About this task
From the records below, extract only the lines running from the line with "2. **内容推荐**：相关文章、视频推荐" to the line with "4. **加入业务规则**：结合业务需求进行规则过滤和排序", both lines included, reproducing them exactly.

Records to use
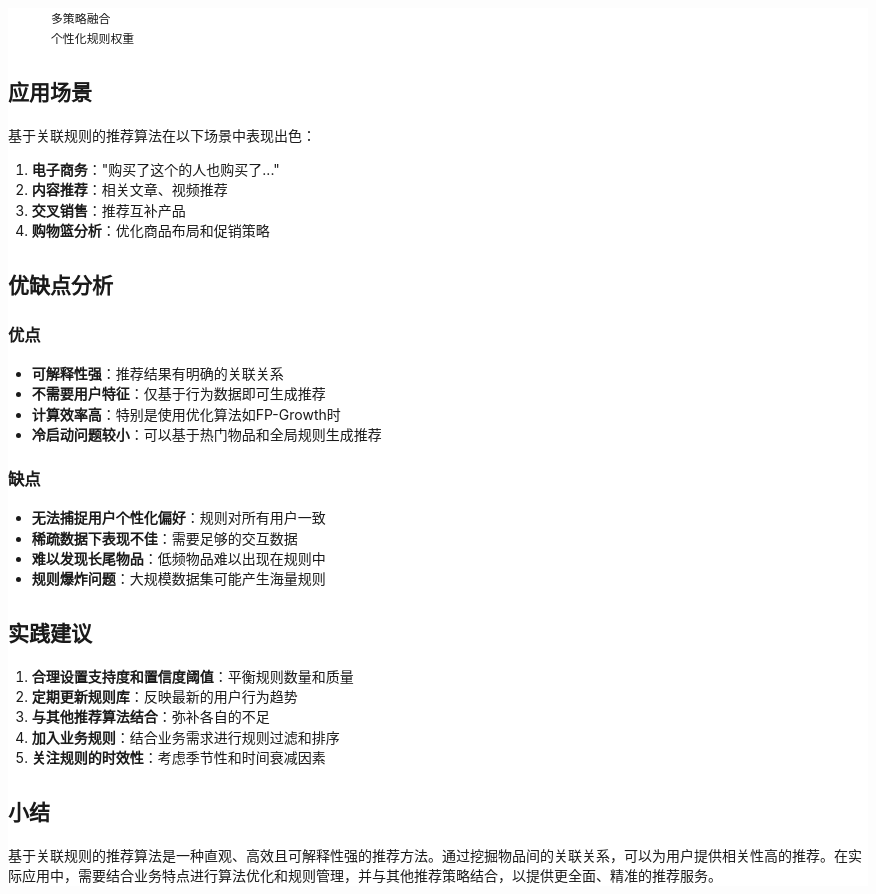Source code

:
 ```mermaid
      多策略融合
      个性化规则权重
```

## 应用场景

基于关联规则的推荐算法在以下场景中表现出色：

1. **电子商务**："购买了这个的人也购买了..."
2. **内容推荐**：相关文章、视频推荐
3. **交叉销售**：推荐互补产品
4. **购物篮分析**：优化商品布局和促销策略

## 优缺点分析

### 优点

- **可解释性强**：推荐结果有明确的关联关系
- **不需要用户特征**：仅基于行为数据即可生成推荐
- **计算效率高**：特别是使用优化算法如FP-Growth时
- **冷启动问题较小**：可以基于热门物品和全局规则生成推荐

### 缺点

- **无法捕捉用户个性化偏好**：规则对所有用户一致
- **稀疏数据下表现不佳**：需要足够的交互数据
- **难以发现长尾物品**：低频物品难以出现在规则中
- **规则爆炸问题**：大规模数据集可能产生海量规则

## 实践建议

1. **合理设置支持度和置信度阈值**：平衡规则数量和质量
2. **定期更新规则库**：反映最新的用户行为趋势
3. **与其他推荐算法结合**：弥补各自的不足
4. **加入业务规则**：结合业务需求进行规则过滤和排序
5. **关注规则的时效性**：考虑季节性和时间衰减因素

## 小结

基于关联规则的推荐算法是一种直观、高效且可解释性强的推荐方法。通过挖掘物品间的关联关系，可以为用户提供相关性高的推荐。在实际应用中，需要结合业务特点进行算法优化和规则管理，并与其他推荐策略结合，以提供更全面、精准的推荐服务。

Reply to the exercise
2. **内容推荐**：相关文章、视频推荐
3. **交叉销售**：推荐互补产品
4. **购物篮分析**：优化商品布局和促销策略

## 优缺点分析

### 优点

- **可解释性强**：推荐结果有明确的关联关系
- **不需要用户特征**：仅基于行为数据即可生成推荐
- **计算效率高**：特别是使用优化算法如FP-Growth时
- **冷启动问题较小**：可以基于热门物品和全局规则生成推荐

### 缺点

- **无法捕捉用户个性化偏好**：规则对所有用户一致
- **稀疏数据下表现不佳**：需要足够的交互数据
- **难以发现长尾物品**：低频物品难以出现在规则中
- **规则爆炸问题**：大规模数据集可能产生海量规则

## 实践建议

1. **合理设置支持度和置信度阈值**：平衡规则数量和质量
2. **定期更新规则库**：反映最新的用户行为趋势
3. **与其他推荐算法结合**：弥补各自的不足
4. **加入业务规则**：结合业务需求进行规则过滤和排序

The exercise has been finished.